● **TASK DESCRIPTION**
Write out the parsimony analysis passage between "Two agnathan taxa" and "with heuristic searches.", inclusive.

● **PROVIDED PASSAGE**
■ ■ ■ ■ ■ ■ ■

Two agnathan taxa (Galeaspida and Osteostraci) were set as the outgroup. The dataset was subjected to the parsimony analysis in TNT software package [44]. The analyses were run using a traditional search strategy, with default settings apart from the following: 10,000 maximum trees in memory and 1,000 replications. Bremer support and bootstrap values were calculated using TNT [44], with heuristic searches.
Our analysis generated 2496 trees of 957 steps (CI = 0.3772; HI = 0.6228; RI = 0.8070; RCI = 0.3044), a strict consensus of which (Fig 8A) broadly agrees with the favoured hypothesis of Zhu et al. [12] with placoderms recovered as a paraphyletic array of stem gnathostomes, acanthodians as a paraphyletic array of stem chondrichthyans, and Entelognathus as the immediate sister group of crown gnathostomes. One most parsimonious tree (S1 Fig), which agrees well with the 50% majority-rule consensus (Fig 8B), is selected for illustrating inferred character transformations at various nodes.

■ ■ ■ ■ ■ ■ ■

● **MATERIAL SHOWN**
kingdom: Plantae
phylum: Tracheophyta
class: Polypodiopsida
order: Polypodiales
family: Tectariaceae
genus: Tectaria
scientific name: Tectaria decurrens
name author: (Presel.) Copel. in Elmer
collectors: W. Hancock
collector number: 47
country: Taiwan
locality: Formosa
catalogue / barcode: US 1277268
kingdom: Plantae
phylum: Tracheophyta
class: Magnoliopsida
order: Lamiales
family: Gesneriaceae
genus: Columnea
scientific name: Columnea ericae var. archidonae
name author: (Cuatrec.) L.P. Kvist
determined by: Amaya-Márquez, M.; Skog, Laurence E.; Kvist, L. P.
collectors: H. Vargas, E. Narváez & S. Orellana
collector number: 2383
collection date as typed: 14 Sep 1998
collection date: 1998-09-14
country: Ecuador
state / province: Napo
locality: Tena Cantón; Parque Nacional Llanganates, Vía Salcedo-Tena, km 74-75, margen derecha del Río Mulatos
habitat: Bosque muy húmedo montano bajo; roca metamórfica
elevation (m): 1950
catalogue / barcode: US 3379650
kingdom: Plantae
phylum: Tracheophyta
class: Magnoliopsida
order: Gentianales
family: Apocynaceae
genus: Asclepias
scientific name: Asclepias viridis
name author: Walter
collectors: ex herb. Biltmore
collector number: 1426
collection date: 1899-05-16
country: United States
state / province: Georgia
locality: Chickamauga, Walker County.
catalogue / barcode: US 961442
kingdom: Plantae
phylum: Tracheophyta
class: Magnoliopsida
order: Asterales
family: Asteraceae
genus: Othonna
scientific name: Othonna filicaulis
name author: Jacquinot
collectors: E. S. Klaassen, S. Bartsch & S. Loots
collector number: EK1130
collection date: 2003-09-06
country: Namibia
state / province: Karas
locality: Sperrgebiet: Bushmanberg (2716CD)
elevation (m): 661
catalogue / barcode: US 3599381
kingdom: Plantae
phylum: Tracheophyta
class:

■ ■ ■ ■ ■ ■ ■

● **FINISHED TASK**
Two agnathan taxa (Galeaspida and Osteostraci) were set as the outgroup. The dataset was subjected to the parsimony analysis in TNT software package [44]. The analyses were run using a traditional search strategy, with default settings apart from the following: 10,000 maximum trees in memory and 1,000 replications. Bremer support and bootstrap values were calculated using TNT [44], with heuristic searches.